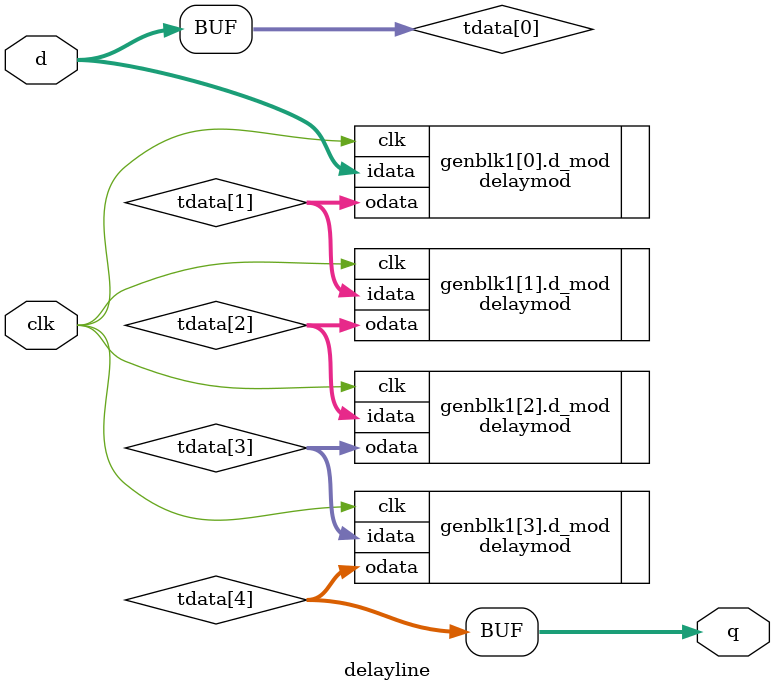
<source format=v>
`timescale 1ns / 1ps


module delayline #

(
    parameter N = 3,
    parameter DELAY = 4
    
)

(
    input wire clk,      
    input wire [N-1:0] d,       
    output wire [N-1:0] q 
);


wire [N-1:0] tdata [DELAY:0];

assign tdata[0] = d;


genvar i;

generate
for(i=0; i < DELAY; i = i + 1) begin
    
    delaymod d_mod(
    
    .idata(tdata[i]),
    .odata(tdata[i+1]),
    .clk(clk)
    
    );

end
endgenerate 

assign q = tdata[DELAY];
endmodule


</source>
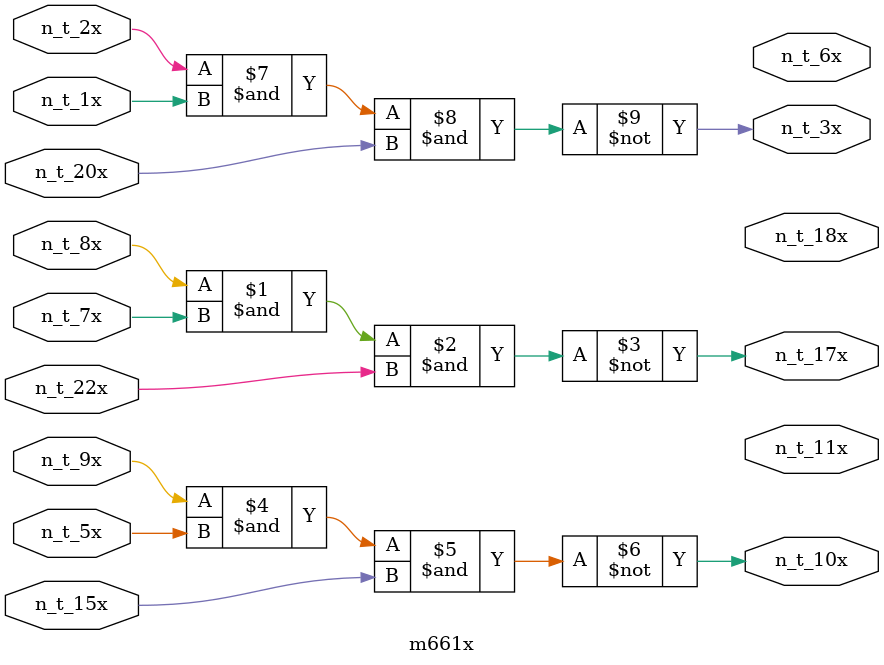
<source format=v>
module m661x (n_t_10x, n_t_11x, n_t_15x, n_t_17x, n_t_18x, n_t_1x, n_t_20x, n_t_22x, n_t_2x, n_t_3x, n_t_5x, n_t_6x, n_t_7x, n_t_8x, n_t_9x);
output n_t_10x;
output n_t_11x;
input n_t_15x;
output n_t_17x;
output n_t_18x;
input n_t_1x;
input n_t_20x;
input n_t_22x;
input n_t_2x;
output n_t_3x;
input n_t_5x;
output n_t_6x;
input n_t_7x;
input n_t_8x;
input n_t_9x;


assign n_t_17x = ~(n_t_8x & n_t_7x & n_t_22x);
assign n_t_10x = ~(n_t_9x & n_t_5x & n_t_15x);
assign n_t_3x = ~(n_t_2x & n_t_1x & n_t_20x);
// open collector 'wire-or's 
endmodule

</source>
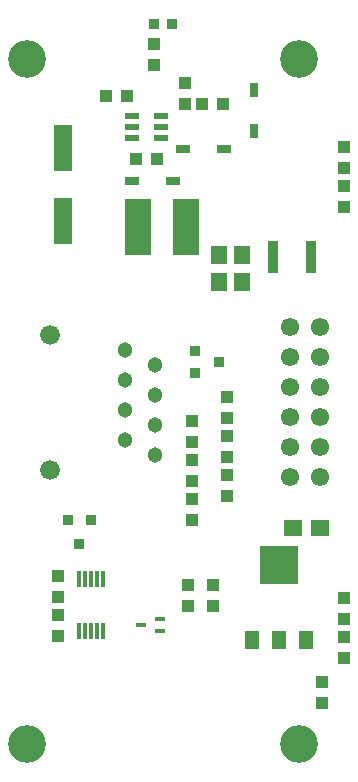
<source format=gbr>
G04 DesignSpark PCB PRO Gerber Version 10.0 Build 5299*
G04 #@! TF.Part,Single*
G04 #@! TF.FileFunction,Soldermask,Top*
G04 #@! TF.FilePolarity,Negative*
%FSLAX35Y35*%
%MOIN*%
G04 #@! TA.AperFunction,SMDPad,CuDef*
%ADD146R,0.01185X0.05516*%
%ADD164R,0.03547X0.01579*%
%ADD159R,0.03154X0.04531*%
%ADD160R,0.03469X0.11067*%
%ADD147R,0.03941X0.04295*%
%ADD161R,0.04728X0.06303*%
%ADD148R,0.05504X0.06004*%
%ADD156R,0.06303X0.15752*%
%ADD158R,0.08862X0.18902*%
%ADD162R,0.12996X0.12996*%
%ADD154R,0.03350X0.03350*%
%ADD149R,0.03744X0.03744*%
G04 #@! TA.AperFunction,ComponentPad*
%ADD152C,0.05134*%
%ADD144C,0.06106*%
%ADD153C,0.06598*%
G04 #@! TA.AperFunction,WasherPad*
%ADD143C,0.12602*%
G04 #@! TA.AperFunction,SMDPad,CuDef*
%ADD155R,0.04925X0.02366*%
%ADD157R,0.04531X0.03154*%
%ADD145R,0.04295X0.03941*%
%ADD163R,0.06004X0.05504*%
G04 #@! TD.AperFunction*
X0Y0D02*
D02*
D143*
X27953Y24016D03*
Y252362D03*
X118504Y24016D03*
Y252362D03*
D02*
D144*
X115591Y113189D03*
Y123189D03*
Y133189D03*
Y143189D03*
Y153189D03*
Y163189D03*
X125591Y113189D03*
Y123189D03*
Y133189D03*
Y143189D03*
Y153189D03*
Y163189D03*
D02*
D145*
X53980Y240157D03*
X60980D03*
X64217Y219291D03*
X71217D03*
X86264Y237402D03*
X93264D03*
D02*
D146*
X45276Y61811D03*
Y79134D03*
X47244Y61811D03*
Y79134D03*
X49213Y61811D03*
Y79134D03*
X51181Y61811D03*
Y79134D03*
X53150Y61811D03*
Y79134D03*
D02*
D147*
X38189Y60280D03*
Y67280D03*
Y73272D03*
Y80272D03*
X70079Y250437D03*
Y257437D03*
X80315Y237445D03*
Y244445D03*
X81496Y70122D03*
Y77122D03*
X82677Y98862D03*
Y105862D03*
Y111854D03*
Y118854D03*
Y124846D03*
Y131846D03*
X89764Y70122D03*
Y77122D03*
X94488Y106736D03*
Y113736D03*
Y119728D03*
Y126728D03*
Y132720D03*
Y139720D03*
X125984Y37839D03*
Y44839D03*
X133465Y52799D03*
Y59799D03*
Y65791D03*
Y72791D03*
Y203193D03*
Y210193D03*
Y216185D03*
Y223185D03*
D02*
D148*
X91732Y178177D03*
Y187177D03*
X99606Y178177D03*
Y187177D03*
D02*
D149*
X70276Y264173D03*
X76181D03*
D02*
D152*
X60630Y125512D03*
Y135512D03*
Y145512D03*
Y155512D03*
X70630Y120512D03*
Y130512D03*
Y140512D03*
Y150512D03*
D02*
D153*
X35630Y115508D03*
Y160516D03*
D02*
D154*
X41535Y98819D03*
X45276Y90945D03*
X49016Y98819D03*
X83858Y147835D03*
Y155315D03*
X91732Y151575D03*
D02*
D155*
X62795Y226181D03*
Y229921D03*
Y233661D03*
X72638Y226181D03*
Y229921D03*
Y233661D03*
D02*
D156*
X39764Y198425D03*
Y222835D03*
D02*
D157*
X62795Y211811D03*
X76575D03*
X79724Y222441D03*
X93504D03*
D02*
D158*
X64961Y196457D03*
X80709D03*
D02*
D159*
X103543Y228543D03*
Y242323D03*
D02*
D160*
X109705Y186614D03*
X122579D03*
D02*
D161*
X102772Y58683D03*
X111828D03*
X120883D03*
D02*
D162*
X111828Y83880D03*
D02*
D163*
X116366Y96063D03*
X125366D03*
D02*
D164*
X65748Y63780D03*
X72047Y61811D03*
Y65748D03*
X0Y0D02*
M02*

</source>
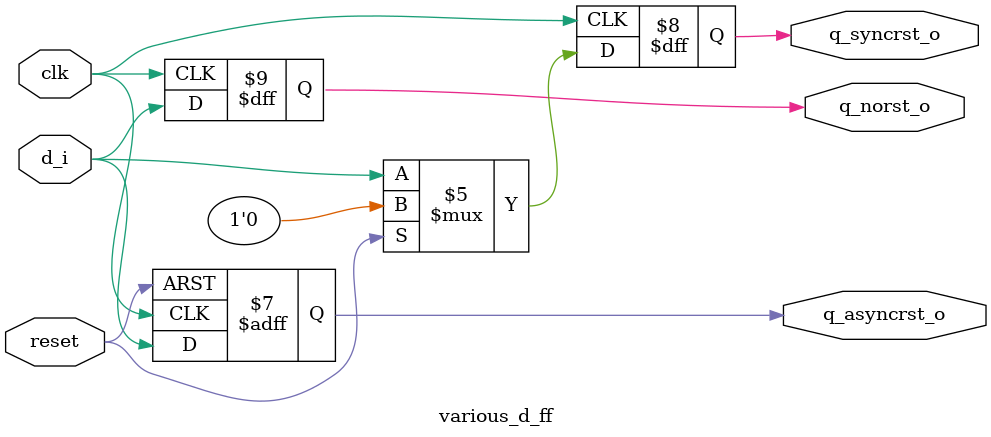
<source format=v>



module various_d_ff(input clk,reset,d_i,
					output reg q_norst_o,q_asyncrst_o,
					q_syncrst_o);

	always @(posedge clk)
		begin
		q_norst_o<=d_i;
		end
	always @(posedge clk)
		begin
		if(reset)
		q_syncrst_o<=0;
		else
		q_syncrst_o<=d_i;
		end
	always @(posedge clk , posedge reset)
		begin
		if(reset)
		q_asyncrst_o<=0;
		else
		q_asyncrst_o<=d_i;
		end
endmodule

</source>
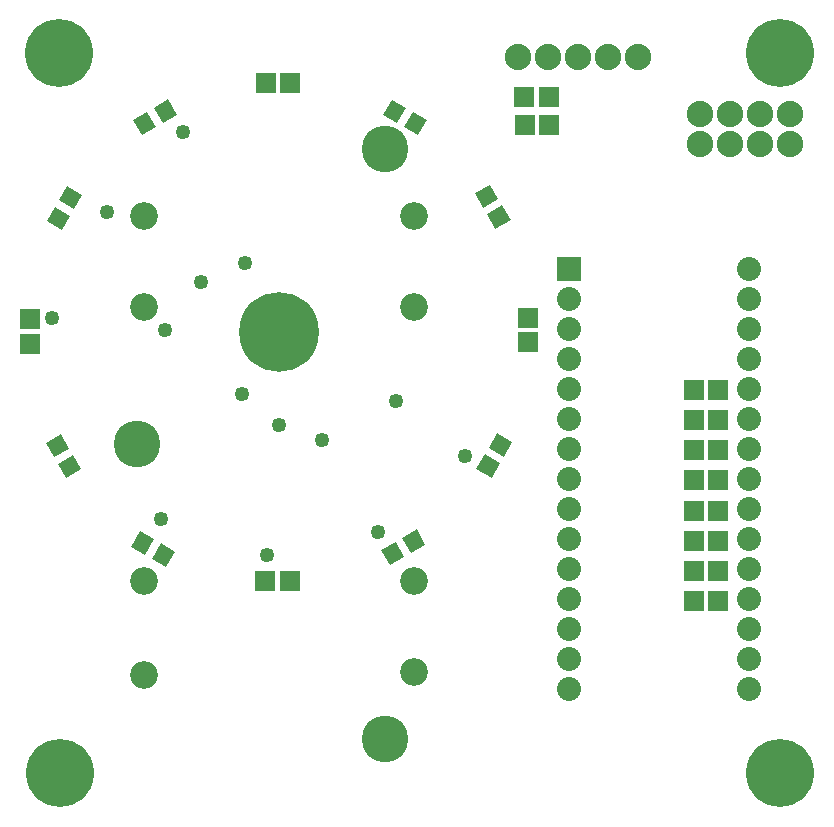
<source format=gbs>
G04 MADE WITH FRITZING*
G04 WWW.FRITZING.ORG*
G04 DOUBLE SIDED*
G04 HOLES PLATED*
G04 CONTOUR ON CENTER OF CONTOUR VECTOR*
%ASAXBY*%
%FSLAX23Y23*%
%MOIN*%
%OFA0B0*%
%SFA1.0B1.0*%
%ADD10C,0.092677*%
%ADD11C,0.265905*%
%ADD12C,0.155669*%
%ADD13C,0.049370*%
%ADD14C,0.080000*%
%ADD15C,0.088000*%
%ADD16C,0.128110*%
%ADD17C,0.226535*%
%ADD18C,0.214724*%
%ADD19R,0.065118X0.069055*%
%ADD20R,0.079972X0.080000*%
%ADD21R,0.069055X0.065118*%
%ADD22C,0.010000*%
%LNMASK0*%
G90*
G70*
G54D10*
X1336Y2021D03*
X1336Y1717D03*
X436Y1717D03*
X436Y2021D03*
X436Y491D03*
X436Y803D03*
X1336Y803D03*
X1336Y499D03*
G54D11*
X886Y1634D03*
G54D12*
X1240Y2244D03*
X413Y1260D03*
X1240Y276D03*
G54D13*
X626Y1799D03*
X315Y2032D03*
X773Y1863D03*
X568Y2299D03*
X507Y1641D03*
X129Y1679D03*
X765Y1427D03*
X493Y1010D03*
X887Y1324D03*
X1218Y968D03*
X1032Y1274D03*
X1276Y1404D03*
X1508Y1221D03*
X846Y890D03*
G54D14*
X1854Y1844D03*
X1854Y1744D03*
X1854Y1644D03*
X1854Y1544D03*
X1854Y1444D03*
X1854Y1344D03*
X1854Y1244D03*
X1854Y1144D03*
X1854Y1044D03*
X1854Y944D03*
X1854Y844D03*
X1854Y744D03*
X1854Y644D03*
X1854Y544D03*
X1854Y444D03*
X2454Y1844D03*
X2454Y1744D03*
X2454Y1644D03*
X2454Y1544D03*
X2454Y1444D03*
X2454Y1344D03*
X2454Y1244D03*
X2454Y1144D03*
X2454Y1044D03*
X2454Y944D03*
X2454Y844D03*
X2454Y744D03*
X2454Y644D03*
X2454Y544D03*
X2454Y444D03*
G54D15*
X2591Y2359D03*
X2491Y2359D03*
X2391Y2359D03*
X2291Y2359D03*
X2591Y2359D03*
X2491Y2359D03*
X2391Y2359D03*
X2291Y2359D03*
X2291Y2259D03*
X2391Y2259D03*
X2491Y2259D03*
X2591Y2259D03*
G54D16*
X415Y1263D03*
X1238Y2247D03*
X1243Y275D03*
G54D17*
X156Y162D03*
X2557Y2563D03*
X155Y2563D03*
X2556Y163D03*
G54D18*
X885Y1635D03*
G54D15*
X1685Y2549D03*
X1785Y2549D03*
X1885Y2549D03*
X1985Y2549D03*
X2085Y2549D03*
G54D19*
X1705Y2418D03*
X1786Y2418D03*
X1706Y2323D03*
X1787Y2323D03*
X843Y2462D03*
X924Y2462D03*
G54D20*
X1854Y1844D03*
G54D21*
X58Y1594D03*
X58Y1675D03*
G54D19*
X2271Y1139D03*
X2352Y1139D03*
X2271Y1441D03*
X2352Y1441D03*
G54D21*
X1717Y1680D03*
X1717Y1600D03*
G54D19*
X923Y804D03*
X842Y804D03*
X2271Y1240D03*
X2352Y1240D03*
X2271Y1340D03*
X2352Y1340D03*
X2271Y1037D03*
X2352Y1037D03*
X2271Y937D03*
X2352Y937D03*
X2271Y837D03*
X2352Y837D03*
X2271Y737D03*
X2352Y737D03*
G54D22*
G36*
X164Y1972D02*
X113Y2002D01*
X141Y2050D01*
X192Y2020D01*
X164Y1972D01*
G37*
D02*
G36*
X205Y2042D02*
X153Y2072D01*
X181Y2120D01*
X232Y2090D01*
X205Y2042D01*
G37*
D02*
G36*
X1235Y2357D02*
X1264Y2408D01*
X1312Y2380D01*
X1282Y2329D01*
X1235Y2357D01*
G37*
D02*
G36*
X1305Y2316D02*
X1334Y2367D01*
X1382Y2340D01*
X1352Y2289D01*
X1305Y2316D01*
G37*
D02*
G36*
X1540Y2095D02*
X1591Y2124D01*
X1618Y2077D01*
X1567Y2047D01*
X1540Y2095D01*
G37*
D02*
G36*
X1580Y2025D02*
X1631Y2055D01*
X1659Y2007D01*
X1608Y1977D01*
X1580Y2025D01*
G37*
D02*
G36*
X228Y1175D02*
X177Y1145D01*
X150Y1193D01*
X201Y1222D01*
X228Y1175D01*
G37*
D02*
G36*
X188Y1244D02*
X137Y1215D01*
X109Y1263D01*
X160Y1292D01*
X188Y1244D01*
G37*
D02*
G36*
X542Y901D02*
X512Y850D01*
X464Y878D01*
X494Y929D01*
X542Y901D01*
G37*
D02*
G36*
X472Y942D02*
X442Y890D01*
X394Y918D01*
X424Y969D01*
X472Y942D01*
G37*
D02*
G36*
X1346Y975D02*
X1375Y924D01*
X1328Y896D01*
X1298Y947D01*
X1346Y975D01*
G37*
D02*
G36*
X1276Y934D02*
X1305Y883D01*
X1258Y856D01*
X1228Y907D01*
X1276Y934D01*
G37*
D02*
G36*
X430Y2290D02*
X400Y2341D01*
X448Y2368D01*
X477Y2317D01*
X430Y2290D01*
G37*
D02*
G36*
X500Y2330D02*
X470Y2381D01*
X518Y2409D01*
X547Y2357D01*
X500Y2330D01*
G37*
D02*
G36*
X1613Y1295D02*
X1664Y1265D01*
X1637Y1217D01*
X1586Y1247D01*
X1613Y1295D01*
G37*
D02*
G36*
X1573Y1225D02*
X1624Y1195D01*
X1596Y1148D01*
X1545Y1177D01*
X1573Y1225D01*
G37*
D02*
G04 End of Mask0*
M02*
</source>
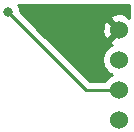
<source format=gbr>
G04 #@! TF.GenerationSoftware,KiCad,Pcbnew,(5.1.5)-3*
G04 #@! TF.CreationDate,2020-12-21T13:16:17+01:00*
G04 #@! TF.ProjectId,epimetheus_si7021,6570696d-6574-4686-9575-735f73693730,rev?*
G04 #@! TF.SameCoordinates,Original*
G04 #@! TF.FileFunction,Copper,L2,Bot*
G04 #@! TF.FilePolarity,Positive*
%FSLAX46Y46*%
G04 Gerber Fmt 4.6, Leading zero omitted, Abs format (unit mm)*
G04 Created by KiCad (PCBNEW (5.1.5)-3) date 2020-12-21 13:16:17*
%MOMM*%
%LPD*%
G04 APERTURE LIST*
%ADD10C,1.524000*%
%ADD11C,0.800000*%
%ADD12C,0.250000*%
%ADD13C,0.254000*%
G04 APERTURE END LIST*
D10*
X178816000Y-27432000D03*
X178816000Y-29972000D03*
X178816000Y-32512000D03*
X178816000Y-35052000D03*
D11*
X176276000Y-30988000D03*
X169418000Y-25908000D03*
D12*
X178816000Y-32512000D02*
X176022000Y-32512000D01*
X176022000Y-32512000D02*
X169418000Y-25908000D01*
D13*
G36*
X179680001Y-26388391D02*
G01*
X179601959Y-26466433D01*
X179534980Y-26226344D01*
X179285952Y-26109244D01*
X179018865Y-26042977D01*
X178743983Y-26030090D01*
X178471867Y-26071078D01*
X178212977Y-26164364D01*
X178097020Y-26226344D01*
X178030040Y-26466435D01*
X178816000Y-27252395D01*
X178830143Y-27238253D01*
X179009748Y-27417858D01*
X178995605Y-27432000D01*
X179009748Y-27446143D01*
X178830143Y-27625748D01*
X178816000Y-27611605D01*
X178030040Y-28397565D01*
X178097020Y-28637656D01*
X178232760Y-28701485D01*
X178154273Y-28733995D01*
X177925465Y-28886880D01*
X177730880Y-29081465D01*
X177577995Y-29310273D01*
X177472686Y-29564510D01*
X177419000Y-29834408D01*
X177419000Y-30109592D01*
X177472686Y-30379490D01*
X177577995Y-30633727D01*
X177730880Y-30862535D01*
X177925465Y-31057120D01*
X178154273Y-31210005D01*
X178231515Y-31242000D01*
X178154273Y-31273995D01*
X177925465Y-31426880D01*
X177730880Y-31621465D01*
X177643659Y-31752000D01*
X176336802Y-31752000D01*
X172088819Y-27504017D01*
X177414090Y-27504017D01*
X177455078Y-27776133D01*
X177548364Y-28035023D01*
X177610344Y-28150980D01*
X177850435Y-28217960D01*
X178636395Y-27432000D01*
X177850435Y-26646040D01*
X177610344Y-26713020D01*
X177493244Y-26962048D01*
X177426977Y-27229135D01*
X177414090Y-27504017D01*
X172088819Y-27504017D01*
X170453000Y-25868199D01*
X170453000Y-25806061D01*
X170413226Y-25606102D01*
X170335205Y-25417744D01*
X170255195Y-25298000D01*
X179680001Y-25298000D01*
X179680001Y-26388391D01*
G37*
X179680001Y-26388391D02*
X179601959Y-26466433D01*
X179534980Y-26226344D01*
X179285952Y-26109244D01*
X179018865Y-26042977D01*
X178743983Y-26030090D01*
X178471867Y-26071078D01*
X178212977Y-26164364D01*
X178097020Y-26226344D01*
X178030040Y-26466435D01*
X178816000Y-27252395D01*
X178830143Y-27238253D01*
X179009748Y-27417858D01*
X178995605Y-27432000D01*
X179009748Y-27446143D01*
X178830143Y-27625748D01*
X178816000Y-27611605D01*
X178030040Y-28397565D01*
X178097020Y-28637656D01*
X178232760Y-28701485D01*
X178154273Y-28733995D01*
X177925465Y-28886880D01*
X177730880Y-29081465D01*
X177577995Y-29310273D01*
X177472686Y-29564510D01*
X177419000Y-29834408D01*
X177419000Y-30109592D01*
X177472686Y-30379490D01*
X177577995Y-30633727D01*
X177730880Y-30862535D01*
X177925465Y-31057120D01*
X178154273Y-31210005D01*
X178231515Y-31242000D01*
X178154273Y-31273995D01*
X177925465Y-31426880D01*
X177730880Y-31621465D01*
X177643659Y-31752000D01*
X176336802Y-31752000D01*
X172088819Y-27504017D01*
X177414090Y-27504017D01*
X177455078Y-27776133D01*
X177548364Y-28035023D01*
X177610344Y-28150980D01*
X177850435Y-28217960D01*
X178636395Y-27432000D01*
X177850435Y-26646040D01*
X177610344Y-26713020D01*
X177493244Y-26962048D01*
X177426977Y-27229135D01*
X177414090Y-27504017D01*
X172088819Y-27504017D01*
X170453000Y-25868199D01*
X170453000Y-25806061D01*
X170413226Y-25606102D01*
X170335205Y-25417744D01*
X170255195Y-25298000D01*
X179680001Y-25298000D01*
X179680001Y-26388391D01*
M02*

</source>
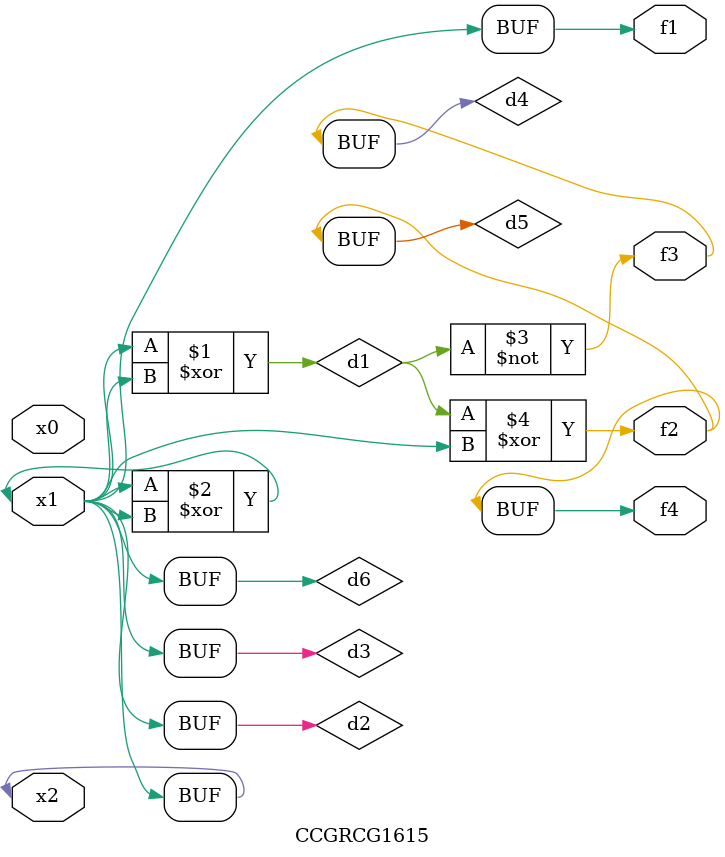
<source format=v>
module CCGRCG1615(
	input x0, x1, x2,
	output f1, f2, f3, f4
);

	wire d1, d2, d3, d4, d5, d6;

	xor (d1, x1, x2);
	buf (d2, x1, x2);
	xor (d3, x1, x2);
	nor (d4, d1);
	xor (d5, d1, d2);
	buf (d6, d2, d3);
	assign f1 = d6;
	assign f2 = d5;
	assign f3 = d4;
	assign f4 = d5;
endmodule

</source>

# # #

- **Work order**:
All lines in the listing above that contain "Gerber" should be shown.

- **Answer**:
G04 DesignSpark PCB PRO Gerber Version 10.0 Build 5299*
G04 Gerber Fmt 4.6, Leading zero omitted, Abs format (unit mm)*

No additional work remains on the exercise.